__Job item__.
Go through the material below, tally each line containing "Lakat", and write the tally alone.

........

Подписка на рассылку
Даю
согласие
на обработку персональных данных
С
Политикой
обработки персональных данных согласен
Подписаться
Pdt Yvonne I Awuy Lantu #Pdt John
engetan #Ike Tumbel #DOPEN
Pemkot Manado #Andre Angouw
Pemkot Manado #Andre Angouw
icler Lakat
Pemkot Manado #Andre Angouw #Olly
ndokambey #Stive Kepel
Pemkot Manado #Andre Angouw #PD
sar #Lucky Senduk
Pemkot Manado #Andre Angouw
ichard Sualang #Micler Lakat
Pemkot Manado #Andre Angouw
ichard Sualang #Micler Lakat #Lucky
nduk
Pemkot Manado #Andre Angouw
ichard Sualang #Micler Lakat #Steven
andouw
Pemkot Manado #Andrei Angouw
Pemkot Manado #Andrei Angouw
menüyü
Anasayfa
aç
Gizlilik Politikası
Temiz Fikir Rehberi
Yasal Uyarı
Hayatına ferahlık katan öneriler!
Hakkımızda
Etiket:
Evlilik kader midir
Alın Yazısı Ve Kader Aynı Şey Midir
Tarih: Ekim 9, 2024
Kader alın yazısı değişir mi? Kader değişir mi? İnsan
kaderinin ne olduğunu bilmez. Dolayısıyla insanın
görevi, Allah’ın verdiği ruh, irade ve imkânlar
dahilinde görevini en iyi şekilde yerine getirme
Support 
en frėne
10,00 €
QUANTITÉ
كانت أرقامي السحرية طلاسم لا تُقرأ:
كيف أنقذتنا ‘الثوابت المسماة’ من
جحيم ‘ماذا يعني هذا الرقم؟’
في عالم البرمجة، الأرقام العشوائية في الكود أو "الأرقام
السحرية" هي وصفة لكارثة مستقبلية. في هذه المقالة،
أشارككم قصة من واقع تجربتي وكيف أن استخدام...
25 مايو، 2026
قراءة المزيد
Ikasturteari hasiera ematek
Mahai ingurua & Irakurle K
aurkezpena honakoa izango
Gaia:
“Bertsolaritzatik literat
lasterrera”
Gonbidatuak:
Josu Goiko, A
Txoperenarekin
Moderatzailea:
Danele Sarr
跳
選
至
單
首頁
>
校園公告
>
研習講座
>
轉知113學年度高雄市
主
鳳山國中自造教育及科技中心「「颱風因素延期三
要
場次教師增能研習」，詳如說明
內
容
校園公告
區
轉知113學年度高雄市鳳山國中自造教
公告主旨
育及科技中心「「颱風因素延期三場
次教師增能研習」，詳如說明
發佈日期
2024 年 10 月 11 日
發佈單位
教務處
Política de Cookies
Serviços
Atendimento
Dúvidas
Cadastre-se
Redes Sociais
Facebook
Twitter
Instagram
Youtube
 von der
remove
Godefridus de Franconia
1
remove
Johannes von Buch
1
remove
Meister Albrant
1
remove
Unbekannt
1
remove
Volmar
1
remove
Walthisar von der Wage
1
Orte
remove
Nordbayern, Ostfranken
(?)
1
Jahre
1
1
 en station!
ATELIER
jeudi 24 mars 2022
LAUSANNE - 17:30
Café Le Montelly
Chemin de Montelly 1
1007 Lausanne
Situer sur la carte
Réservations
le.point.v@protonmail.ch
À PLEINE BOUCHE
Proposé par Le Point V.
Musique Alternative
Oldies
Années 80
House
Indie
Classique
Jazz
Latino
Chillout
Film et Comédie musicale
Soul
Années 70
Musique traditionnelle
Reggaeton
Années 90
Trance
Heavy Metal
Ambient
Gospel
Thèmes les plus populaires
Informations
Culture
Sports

........

__Written response__.
4